**DATA BELOW:**
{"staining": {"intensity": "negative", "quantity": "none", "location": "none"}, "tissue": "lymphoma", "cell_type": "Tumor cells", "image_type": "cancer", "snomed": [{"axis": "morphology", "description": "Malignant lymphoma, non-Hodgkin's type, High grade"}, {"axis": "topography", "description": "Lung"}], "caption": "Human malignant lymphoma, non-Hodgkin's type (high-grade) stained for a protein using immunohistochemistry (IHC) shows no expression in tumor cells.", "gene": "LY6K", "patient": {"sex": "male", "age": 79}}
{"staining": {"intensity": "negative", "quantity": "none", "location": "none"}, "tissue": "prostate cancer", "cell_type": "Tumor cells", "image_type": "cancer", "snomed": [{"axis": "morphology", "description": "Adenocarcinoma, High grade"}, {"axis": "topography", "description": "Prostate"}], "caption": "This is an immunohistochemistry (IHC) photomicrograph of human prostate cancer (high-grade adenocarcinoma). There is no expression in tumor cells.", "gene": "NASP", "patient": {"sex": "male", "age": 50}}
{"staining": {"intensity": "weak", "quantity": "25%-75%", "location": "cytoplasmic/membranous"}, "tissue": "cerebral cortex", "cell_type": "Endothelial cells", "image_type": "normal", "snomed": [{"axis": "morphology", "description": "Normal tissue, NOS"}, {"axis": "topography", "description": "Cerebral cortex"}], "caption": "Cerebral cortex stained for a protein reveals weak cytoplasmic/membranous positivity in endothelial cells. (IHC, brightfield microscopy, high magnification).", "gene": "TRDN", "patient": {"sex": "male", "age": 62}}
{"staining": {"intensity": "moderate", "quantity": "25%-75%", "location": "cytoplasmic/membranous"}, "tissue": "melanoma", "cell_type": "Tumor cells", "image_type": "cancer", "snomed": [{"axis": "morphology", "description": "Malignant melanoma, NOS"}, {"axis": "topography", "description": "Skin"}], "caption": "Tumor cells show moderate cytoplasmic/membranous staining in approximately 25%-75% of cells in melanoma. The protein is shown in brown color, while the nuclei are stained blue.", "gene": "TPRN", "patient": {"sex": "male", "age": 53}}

**EXERCISE DESCRIPTION:**
The answer should repeat every line of the listing exactly.

**RESULT FOR THIS EXERCISE:**
{"staining": {"intensity": "negative", "quantity": "none", "location": "none"}, "tissue": "lymphoma", "cell_type": "Tumor cells", "image_type": "cancer", "snomed": [{"axis": "morphology", "description": "Malignant lymphoma, non-Hodgkin's type, High grade"}, {"axis": "topography", "description": "Lung"}], "caption": "Human malignant lymphoma, non-Hodgkin's type (high-grade) stained for a protein using immunohistochemistry (IHC) shows no expression in tumor cells.", "gene": "LY6K", "patient": {"sex": "male", "age": 79}}
{"staining": {"intensity": "negative", "quantity": "none", "location": "none"}, "tissue": "prostate cancer", "cell_type": "Tumor cells", "image_type": "cancer", "snomed": [{"axis": "morphology", "description": "Adenocarcinoma, High grade"}, {"axis": "topography", "description": "Prostate"}], "caption": "This is an immunohistochemistry (IHC) photomicrograph of human prostate cancer (high-grade adenocarcinoma). There is no expression in tumor cells.", "gene": "NASP", "patient": {"sex": "male", "age": 50}}
{"staining": {"intensity": "weak", "quantity": "25%-75%", "location": "cytoplasmic/membranous"}, "tissue": "cerebral cortex", "cell_type": "Endothelial cells", "image_type": "normal", "snomed": [{"axis": "morphology", "description": "Normal tissue, NOS"}, {"axis": "topography", "description": "Cerebral cortex"}], "caption": "Cerebral cortex stained for a protein reveals weak cytoplasmic/membranous positivity in endothelial cells. (IHC, brightfield microscopy, high magnification).", "gene": "TRDN", "patient": {"sex": "male", "age": 62}}
{"staining": {"intensity": "moderate", "quantity": "25%-75%", "location": "cytoplasmic/membranous"}, "tissue": "melanoma", "cell_type": "Tumor cells", "image_type": "cancer", "snomed": [{"axis": "morphology", "description": "Malignant melanoma, NOS"}, {"axis": "topography", "description": "Skin"}], "caption": "Tumor cells show moderate cytoplasmic/membranous staining in approximately 25%-75% of cells in melanoma. The protein is shown in brown color, while the nuclei are stained blue.", "gene": "TPRN", "patient": {"sex": "male", "age": 53}}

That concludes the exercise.